Cargill opens oilseed crushing plant in northern China

Henry Wells, May 2, 2017

CARGILL last week officially opened a 1.3 million-tonnes-per-annum oilseed crushing plant in Hebei Province in northern China.
It has developed the plant with joint-venture partners New Hope Group and Hebei Bohai Investment Group.

The facility becomes Cargill’s northernmost investment in crush capacity in China; its other three operations are located in Guandong Province and in Jiangsu Province.

The joint venture, Hebei Jihao Grain & Oil Co Ltd, aims to sell oil and animal feed products to consumers in the Bohai Rim region in which it is located.

Regional development

The rapidly developing region supports about 20 percent of China’s population; it is based around Bohai Bay and includes the cities of Beijing and Tianjin, and Hebei Province.

Click on image for a larger view

The project includes the crush and refining complex, and the Hebei Jihai Port Co Ltd development which has been engineered to receive cargoes up to 100,000t.
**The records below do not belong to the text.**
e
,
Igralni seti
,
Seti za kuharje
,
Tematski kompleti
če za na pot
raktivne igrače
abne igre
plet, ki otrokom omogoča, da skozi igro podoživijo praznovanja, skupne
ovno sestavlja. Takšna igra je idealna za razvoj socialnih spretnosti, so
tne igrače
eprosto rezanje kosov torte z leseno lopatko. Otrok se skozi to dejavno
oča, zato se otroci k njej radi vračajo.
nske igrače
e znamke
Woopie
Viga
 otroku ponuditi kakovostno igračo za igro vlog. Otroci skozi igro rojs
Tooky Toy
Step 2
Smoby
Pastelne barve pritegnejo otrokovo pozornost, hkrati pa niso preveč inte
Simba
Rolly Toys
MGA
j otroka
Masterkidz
“Jihai Port will serve the transport and storage needs of the new plant,” Cargill said in a statement.

The opening is the culmination of strategic moves Cargill chairman and chief executive officer David MacLennan foreshadowed in Cargill global 2016 results.

Optimism in the future of China developments such as the newly completed oilseed crush, refining and port complex in northeastern China, was a highlight of the sector, amid otherwise loss-making company oilseed performance.

“We made important changes (which) include over US$3 billion of strategic acquisitions and new or expanded facilities as well as almost US$2.4 billion in divestitures.  These moves are making us more competitive in sectors where we intend to lead,” Mr MacLennan said.

Australian trade, in the context of China’s crush capacity

Soybeans dominate China’s annual oilseed imports, which have grown in recent years to between 80MT and 90MT, along with around 16MT soybean oil each year.

The primary oilseed commodities Australia exports to China are canola and cottonseed, though relatively small in volume, comprising less than a million tonnes annually.

Background : The government of China manages foreign investment, often negotiating joint venture arrangements with a state-owned-enterprise majority.